Every record must be copied exactly. Leave nothing out.
# # # #
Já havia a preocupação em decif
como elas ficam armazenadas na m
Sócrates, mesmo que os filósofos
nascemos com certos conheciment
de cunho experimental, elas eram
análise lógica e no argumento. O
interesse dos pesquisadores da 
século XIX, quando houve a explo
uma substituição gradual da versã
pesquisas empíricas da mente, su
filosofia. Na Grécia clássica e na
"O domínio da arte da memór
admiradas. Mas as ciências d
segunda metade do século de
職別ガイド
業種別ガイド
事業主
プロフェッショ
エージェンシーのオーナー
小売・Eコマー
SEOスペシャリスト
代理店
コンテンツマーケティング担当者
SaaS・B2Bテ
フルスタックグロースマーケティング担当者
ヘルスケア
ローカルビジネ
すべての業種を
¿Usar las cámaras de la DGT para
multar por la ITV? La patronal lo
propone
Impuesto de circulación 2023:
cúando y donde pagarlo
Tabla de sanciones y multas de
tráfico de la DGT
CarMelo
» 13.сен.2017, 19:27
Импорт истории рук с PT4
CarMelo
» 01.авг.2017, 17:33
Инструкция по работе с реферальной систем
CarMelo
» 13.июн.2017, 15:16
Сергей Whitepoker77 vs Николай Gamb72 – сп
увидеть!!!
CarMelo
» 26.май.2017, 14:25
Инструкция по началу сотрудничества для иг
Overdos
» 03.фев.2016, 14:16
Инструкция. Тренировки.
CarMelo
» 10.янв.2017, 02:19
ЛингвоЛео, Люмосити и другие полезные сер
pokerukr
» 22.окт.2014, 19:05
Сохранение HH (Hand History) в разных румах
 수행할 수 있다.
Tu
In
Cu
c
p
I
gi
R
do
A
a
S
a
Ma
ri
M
# # # #
▸ Answer area:
Já havia a preocupação em decif
como elas ficam armazenadas na m
Sócrates, mesmo que os filósofos
nascemos com certos conheciment
de cunho experimental, elas eram
análise lógica e no argumento. O
interesse dos pesquisadores da 
século XIX, quando houve a explo
uma substituição gradual da versã
pesquisas empíricas da mente, su
filosofia. Na Grécia clássica e na
"O domínio da arte da memór
admiradas. Mas as ciências d
segunda metade do século de
職別ガイド
業種別ガイド
事業主
プロフェッショ
エージェンシーのオーナー
小売・Eコマー
SEOスペシャリスト
代理店
コンテンツマーケティング担当者
SaaS・B2Bテ
フルスタックグロースマーケティング担当者
ヘルスケア
ローカルビジネ
すべての業種を
¿Usar las cámaras de la DGT para
multar por la ITV? La patronal lo
propone
Impuesto de circulación 2023:
cúando y donde pagarlo
Tabla de sanciones y multas de
tráfico de la DGT
CarMelo
» 13.сен.2017, 19:27
Импорт истории рук с PT4
CarMelo
» 01.авг.2017, 17:33
Инструкция по работе с реферальной систем
CarMelo
» 13.июн.2017, 15:16
Сергей Whitepoker77 vs Николай Gamb72 – сп
увидеть!!!
CarMelo
» 26.май.2017, 14:25
Инструкция по началу сотрудничества для иг
Overdos
» 03.фев.2016, 14:16
Инструкция. Тренировки.
CarMelo
» 10.янв.2017, 02:19
ЛингвоЛео, Люмосити и другие полезные сер
pokerukr
» 22.окт.2014, 19:05
Сохранение HH (Hand History) в разных румах
 수행할 수 있다.
Tu
In
Cu
c
p
I
gi
R
do
A
a
S
a
Ma
ri
M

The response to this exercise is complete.